誠に勝手ながら、神様は私に「仕事もいいけど恋愛も頑張りなさい!」って言ってくれているような気がした。



「今日からここに?」

「はい!ここからで申し訳ないですが、笹川柚羽と申します。お世話になります」

「笹川さんですね、僕は事情があってちょっと名乗れないんですけど、怪しい者ではないので、よろしくお願いします」


自己紹介をして名乗れませんと言われたのは初めてだ。その理由がとても気になるが、敢えてそこは聞かなかった。本当はとても気になるけど、誰だって言いたくないことはたくさんあるだろうし、その気持ちはなんとなく分かるから。

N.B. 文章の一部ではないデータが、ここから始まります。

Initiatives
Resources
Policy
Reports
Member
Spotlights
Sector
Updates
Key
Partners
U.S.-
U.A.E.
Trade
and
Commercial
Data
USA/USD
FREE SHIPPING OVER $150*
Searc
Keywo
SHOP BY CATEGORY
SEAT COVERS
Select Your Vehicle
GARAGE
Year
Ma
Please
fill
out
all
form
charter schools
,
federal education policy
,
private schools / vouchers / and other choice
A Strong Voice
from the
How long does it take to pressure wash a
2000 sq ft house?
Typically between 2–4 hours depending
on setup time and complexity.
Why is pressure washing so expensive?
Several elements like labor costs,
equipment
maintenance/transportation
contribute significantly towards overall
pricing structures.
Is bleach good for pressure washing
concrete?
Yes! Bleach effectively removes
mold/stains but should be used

「……もしかして笹川さん、三代目JSBのことが好きなんですか?曲、流れてますけど」

「あ、好きっていうか……まぁ色々あって」

「いろいろ?」

「これも事情があって言えないんですけど、好きなんですか?三代目JSBのこと」

「うーん、好きですよ!大好きです!」

「へー、そうなんですね」


好きですよの言葉の奥に、とても重みのある温かい愛情を感じた気がした。それにこれから仕事で担当する三代目のことが好きな人が隣の部屋の人なんて、なんだか嬉しくもある。

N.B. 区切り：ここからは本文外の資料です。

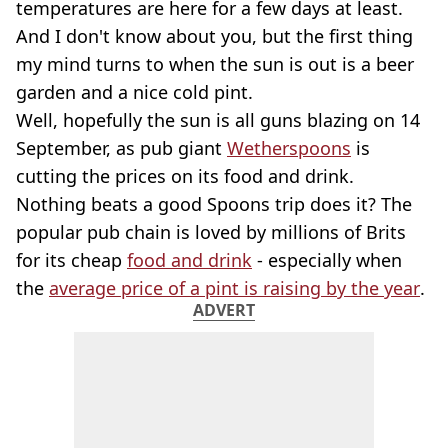
temperatures are here for a few days at least.
And I don't know about you, but the first thing
my mind turns to when the sun is out is a beer
garden and a nice cold pint.
Well, hopefully the sun is all guns blazing on 14
September, as pub giant
Wetherspoons
is
cutting the prices on its food and drink.
Nothing beats a good Spoons trip does it? The
popular pub chain is loved by millions of Brits
for its cheap
food and drink
- especially when
the
average price of a pint is raising by the year
.
ADVERT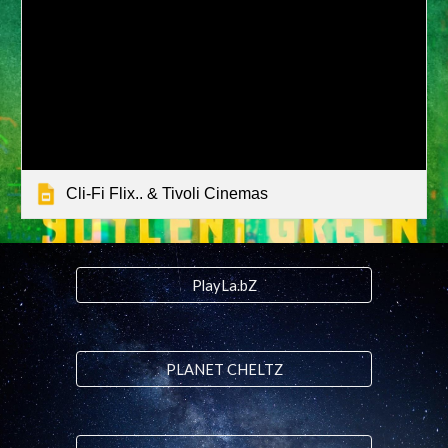
Cli-Fi Flix.. & Tivoli Cinemas
PlayLa.bZ
PLANET CHELTZ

三代目と仕事するんですよ!と、ものすごく言いたいのを我慢して、グイッとビールを飲む。それを見た彼もまた、一口ビールを飲んだ。


「ここの景色、綺麗ですよね」

「はい、ビックリしました。こんな綺麗な景色がタダで毎日一望できるなんて、これこそ贅沢な気がします」

「それにビールは最高ですよね」

「そうですね」


笑い合いながら景色を眺めて、どちらからともなくベランダ越しにビールで乾杯。気の赴くままに、只々一緒にこの景色を眺めた。


「あの、下の名前だけでも教えていただけませんか?」

「いいですよ、隆二って言います」

「隆二さん……おいくつですか?」

「26歳です」

「あ、私も26歳です!」

「なんだ、同い年か!なら敬語はやめましょう」

「そう、だね」


初めて会ったのに、初めてな気がしないのはなんでだろう。だからなのか、この出会いはとても貴重で大切なものなんだと噛み締める。


そよぐ風は私たちの会話を止めることなく、心地よい暖かさで2人を包んでいた。